Na conclusão do Discussion Draft, o conceito de “beneficiário efetivo”, conforme exposto, deixa evidente que o conteúdo a ser atribuído à expressão no Modelo OCDE deve ser apartado de sentidos que sejam atribuídos à expressão em outros instrumentos, especialmente os preocupados em identificar pessoas (em regra, indivíduos) que efetiva e definitivamente exercem controle sobre entes ou ativos. Seria exemplo o próprio Relatório do OECD Steering Group on Corporate Governance sobre “Behind the Corporate Veil: Using Corporate Entities for Illicit Purposes”, em que o “beneficiário efetivo” é apresentado como “ultimate beneficial owner or interest by a natural person”, exigindo-se o “piercing through various intermediary entities and/or individuals until the true owner who is a natural person is found”. No Modelo OCDE, este não é o escopo da figura, limitada a identificar as circunstâncias em que o receptor de dividendos, juros ou royalties está legal ou contratualmente obrigado a remeter os rendimentos que recebeu a pessoa diversa, em outro Estado.

Ao Draft, bastaria ver que o afastamento das limitações colocadas pelo Modelo OCDE ao Estado da Fonte sequer é cogitado nos casos em que uma pessoa intermediária, como agente ou representante, é interposta entre o pagador e o beneficiário, se este reside no outro Estado Contratante (i.e. o Estado da Residência).
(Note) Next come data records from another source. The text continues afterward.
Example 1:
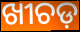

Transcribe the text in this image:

ଖୀଚଡ଼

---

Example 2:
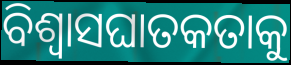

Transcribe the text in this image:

ବିଶ୍ୱାସଘାତକତାକୁ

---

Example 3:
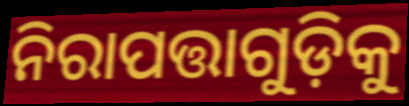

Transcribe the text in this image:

ନିରାପତ୍ତାଗୁଡ଼ିକୁ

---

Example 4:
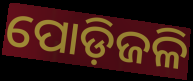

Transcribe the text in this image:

ପୋଡ଼ିଜଳି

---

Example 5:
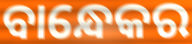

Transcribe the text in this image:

ବାନ୍ଧେକର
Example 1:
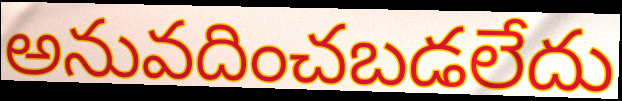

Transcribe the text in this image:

అనువదించబడలేదు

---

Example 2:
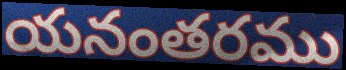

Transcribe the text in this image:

యనంతరము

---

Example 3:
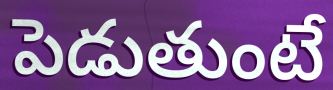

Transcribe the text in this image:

పెడుతుంటే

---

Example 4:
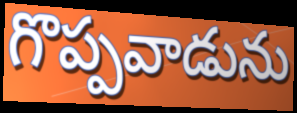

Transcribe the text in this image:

గొప్పవాడును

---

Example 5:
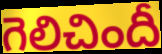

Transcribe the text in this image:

గెలిచిందీ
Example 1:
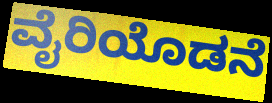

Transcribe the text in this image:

ವೈರಿಯೊಡನೆ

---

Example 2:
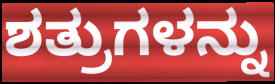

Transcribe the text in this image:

ಶತ್ರುಗಳನ್ನು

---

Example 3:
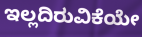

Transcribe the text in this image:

ಇಲ್ಲದಿರುವಿಕೆಯೇ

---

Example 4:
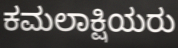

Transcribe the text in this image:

ಕಮಲಾಕ್ಷಿಯರು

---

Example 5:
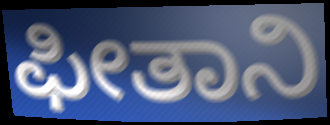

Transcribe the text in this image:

ಫೀತಾನಿ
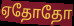
ஏதோதோ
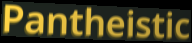
Pantheistic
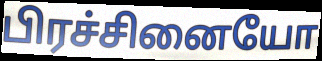
பிரச்சினையோ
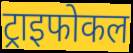
ट्राइफोकल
Com o conceito de “beneficiário efetivo”, não é o caso de investigar aquele que exerce, em última análise, controle sobre determinado ente ou ativo, mas apenas investigar se quem recebe os rendimentos pagos pode deles gozar plenamente.

4.2. A revisão do Discussion Draft

Submetido o Draft ao público, sugestões da comunidade acadêmica e internacional recebidas pelo Working Party 1 da OCDE levaram à publicação de edição revisada em 19 de outubro de 2012.
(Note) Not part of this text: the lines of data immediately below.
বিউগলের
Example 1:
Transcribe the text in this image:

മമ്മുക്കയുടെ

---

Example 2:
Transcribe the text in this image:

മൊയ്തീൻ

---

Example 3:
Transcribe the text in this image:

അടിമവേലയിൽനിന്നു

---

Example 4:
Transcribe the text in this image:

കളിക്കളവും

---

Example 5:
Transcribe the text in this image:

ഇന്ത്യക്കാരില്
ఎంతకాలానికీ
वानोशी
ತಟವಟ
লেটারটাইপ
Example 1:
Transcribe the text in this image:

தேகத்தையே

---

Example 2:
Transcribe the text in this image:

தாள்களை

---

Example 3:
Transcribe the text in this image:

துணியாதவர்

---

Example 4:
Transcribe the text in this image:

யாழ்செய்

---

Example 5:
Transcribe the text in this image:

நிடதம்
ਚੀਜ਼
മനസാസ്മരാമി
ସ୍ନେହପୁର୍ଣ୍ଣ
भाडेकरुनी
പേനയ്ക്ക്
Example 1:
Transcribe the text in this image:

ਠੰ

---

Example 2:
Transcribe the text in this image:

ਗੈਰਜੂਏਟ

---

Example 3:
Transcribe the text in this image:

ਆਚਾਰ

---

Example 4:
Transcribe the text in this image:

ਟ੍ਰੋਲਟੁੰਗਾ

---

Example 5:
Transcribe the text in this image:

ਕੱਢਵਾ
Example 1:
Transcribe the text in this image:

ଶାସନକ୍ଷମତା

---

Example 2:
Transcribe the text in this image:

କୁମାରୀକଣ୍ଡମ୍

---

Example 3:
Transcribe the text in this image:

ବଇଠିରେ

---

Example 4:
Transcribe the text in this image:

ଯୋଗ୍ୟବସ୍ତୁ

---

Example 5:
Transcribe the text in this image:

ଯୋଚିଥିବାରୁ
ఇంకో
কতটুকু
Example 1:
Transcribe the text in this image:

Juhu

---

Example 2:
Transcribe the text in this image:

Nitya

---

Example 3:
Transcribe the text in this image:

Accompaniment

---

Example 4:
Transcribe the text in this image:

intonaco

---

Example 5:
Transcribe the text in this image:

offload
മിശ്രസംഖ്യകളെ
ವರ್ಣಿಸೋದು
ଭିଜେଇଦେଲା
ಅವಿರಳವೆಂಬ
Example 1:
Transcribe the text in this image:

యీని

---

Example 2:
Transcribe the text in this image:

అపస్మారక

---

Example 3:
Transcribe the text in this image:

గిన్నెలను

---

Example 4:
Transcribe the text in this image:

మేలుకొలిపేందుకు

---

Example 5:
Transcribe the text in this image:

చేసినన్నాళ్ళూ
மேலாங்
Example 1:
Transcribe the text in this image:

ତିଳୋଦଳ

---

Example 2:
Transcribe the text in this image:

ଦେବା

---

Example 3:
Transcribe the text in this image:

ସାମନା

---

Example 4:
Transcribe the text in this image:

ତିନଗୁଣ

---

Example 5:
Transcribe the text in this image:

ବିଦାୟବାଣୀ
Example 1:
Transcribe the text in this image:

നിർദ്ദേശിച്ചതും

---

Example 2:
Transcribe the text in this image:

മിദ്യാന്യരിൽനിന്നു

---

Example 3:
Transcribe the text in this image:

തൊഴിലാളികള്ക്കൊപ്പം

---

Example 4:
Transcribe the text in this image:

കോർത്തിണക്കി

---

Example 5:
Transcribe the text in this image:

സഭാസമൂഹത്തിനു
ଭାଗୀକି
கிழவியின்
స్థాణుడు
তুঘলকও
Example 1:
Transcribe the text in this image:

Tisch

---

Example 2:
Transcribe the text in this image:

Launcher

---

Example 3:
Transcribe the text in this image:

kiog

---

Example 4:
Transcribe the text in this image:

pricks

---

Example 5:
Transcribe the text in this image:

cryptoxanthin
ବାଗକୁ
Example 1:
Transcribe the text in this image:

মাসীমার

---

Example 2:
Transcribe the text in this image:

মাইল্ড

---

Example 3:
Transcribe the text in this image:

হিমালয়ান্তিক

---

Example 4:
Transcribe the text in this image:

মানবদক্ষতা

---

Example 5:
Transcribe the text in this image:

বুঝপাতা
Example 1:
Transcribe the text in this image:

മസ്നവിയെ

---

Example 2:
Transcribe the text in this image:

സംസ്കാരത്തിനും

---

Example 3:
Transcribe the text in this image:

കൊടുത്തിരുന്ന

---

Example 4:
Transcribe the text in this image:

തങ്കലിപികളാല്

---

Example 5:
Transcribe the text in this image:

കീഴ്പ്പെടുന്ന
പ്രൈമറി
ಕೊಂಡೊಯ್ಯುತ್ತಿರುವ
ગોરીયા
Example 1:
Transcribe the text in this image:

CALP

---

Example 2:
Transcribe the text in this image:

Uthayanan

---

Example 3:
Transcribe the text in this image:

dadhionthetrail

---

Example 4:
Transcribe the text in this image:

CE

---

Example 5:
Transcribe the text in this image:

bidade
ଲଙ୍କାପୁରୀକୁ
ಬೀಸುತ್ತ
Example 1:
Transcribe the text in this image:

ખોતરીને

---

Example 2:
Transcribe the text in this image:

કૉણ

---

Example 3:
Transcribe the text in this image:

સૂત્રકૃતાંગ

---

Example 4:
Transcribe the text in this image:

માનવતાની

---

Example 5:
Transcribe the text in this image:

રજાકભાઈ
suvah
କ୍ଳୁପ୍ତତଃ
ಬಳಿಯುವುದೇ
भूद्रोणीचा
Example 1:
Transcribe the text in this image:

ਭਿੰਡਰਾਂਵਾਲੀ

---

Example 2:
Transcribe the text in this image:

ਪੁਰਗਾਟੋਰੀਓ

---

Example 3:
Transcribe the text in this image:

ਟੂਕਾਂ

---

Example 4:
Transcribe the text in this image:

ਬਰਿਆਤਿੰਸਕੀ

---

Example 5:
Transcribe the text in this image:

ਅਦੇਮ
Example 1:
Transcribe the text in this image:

Opiniões receosas de que a referência à lei doméstica dos Estados Contratantes poderia autorizar certa liberdade do intérprete para “escolher entre a interpretação do direito doméstico e a orientação do Comentário” levaram a OCDE a excluir do texto a passagem em que admitia o reenvio à legislação interna, ainda que apenas se coerente com os Comentários (OCDE, 2012, p. 3). Confirmou-se, assim, opção pela interpretação dita “autônoma” do “beneficiário efetivo”.

Passo seguinte, o Revised Draft trata de alterar a definição de “beneficiário efetivo” como aquele que detém “direito pleno de usar e gozar” do rendimento recebido, dada a impressão de que a redação seria perigosamente ampla, podendo compreender inúmeras “situações legítimas” (OCDE, 2012, p. 6).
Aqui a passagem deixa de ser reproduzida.